RECORDED INFORMATION Block Start
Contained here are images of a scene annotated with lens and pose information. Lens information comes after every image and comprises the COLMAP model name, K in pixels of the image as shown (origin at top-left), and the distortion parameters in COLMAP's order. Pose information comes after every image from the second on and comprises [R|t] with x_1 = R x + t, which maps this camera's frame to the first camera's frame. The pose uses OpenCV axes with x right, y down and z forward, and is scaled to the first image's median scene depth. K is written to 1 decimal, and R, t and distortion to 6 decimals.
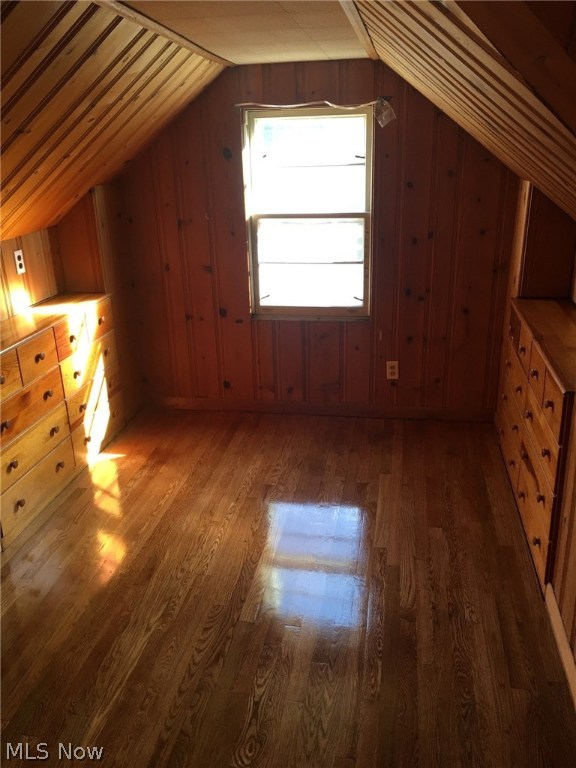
lens RADIAL K [[658.9, 0, 288.6], [0, 658.9, 382.5], [0, 0, 1]] dist [0.067685, -0.083473]
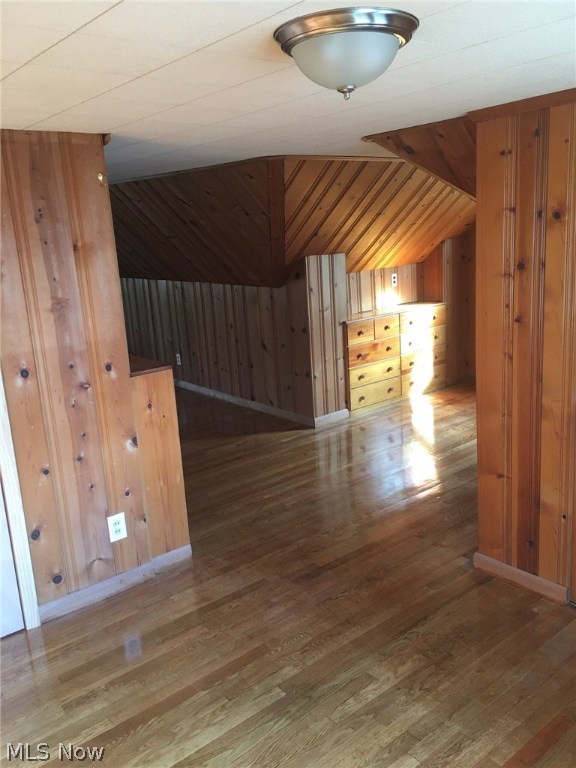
lens RADIAL K [[658.9, 0, 286.9], [0, 658.9, 381.5], [0, 0, 1]] dist [0.067685, -0.083473]
pose [[0.754774, 0.136229, -0.641683, 0.588480], [-0.191190, 0.981414, -0.016531, 0.183679], [0.627505, 0.135160, 0.766792, -0.558525]]
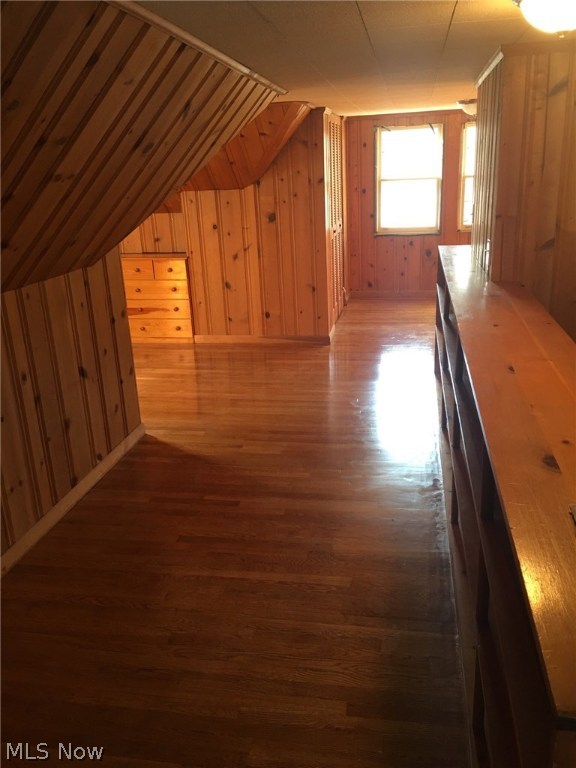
RECORDED INFORMATION Block End
-- AIM OF THE TASK --
Rewrite the data above, replacing "COLMAP model name" with "camera model name" and changing nothing else. Leave the pictures out of your answer.

-- WRITTEN ANSWER --
Contained here are images of a scene annotated with lens and pose information. Lens information comes after every image and comprises the camera model name, K in pixels of the image as shown (origin at top-left), and the distortion parameters in COLMAP's order. Pose information comes after every image from the second on and comprises [R|t] with x_1 = R x + t, which maps this camera's frame to the first camera's frame. The pose uses OpenCV axes with x right, y down and z forward, and is scaled to the first image's median scene depth. K is written to 1 decimal, and R, t and distortion to 6 decimals.
lens RADIAL K [[658.9, 0, 288.6], [0, 658.9, 382.5], [0, 0, 1]] dist [0.067685, -0.083473]
lens RADIAL K [[658.9, 0, 286.9], [0, 658.9, 381.5], [0, 0, 1]] dist [0.067685, -0.083473]
pose [[0.754774, 0.136229, -0.641683, 0.588480], [-0.191190, 0.981414, -0.016531, 0.183679], [0.627505, 0.135160, 0.766792, -0.558525]]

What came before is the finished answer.